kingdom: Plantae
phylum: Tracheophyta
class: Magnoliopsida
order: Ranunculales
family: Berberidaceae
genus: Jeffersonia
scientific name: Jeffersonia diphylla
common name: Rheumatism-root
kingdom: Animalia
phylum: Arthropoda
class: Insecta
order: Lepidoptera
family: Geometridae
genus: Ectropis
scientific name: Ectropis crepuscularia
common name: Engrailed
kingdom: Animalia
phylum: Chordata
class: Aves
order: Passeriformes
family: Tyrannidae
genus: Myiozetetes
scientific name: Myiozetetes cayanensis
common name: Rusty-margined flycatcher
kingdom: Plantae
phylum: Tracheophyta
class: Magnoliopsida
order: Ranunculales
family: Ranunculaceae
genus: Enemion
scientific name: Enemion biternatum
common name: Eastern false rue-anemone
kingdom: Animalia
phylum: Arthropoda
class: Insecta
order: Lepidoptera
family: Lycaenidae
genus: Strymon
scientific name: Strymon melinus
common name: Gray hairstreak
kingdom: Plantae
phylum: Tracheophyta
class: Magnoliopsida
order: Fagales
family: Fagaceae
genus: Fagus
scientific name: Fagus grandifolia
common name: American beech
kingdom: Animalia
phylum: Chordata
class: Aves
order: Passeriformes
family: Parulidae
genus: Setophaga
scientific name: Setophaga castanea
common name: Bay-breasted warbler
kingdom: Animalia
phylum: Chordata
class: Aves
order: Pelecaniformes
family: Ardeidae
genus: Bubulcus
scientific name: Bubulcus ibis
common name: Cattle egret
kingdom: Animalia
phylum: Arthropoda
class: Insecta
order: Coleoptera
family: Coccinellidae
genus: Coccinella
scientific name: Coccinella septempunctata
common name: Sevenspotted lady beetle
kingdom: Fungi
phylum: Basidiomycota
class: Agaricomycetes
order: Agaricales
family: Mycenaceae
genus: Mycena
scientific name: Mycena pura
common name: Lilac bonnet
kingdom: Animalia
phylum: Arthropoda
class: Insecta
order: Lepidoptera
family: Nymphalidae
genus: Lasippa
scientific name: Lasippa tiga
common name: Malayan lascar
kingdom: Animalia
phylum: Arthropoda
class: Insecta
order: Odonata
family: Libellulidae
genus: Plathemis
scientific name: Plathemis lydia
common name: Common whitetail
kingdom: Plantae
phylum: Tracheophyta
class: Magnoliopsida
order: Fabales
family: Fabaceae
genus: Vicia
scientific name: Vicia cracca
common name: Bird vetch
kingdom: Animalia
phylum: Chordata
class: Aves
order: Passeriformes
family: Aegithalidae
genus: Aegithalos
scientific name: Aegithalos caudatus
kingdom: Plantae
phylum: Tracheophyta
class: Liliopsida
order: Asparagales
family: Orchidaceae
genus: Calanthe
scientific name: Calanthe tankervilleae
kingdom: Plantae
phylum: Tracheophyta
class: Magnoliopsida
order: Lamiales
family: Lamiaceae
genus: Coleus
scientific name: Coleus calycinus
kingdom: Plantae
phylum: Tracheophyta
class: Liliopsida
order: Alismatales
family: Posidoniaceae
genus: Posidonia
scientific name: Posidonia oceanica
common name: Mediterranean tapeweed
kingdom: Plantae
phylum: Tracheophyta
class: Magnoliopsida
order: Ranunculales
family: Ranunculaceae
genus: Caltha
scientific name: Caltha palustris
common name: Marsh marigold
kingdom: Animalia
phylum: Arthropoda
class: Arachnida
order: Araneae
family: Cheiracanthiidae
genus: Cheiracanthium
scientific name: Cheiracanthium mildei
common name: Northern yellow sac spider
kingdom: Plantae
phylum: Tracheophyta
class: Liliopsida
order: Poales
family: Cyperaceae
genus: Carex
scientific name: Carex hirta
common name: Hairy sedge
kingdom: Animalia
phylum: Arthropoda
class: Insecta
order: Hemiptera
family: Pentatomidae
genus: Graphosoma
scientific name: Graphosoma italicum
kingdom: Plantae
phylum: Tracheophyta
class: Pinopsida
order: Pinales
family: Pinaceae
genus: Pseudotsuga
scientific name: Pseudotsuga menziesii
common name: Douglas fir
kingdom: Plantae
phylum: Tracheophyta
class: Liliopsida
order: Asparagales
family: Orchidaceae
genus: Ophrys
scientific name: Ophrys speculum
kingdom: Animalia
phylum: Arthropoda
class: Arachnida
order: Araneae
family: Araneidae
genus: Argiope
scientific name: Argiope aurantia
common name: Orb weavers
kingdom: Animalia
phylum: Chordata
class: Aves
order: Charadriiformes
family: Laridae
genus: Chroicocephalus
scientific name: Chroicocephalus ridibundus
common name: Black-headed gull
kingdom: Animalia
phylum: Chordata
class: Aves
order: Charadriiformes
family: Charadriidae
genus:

(TO DO)
Starting at the line that contains "family: Araneidae" and ending at the last line, change "common name" to "vernacular name" and give those lines again with nothing else altered.

(RESULT FOR THIS EXERCISE)
family: Araneidae
genus: Argiope
scientific name: Argiope aurantia
vernacular name: Orb weavers
kingdom: Animalia
phylum: Chordata
class: Aves
order: Charadriiformes
family: Laridae
genus: Chroicocephalus
scientific name: Chroicocephalus ridibundus
vernacular name: Black-headed gull
kingdom: Animalia
phylum: Chordata
class: Aves
order: Charadriiformes
family: Charadriidae
genus:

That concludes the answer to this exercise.